WHAT YOU ARE ASKED TO DO -> Report each line of the listing that carries the word "between".

*** Opening RECORDS FOR THE EXERCISE ***

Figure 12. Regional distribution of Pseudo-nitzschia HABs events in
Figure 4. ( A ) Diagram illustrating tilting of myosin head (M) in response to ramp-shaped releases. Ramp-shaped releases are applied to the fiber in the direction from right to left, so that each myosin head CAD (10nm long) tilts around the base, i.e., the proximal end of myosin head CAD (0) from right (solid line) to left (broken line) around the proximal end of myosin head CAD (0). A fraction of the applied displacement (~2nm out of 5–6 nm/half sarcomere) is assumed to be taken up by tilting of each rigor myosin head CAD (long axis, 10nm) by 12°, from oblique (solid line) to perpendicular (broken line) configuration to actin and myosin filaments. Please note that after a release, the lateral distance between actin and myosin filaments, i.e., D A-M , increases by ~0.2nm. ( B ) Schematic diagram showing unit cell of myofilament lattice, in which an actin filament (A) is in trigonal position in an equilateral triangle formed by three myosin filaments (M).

*** Closing RECORDS FOR THE EXERCISE ***
*** Opening RECORDS FOR THE EXERCISE ***

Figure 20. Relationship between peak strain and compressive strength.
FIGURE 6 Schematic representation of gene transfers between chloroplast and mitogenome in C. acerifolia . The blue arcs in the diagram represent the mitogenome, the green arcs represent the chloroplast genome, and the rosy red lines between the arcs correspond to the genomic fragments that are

*** Closing RECORDS FOR THE EXERCISE ***

WRITTEN SOLUTION ->
Figure 4. ( A ) Diagram illustrating tilting of myosin head (M) in response to ramp-shaped releases. Ramp-shaped releases are applied to the fiber in the direction from right to left, so that each myosin head CAD (10nm long) tilts around the base, i.e., the proximal end of myosin head CAD (0) from right (solid line) to left (broken line) around the proximal end of myosin head CAD (0). A fraction of the applied displacement (~2nm out of 5–6 nm/half sarcomere) is assumed to be taken up by tilting of each rigor myosin head CAD (long axis, 10nm) by 12°, from oblique (solid line) to perpendicular (broken line) configuration to actin and myosin filaments. Please note that after a release, the lateral distance between actin and myosin filaments, i.e., D A-M , increases by ~0.2nm. ( B ) Schematic diagram showing unit cell of myofilament lattice, in which an actin filament (A) is in trigonal position in an equilateral triangle formed by three myosin filaments (M).
Figure 20. Relationship between peak strain and compressive strength.
FIGURE 6 Schematic representation of gene transfers between chloroplast and mitogenome in C. acerifolia . The blue arcs in the diagram represent the mitogenome, the green arcs represent the chloroplast genome, and the rosy red lines between the arcs correspond to the genomic fragments that are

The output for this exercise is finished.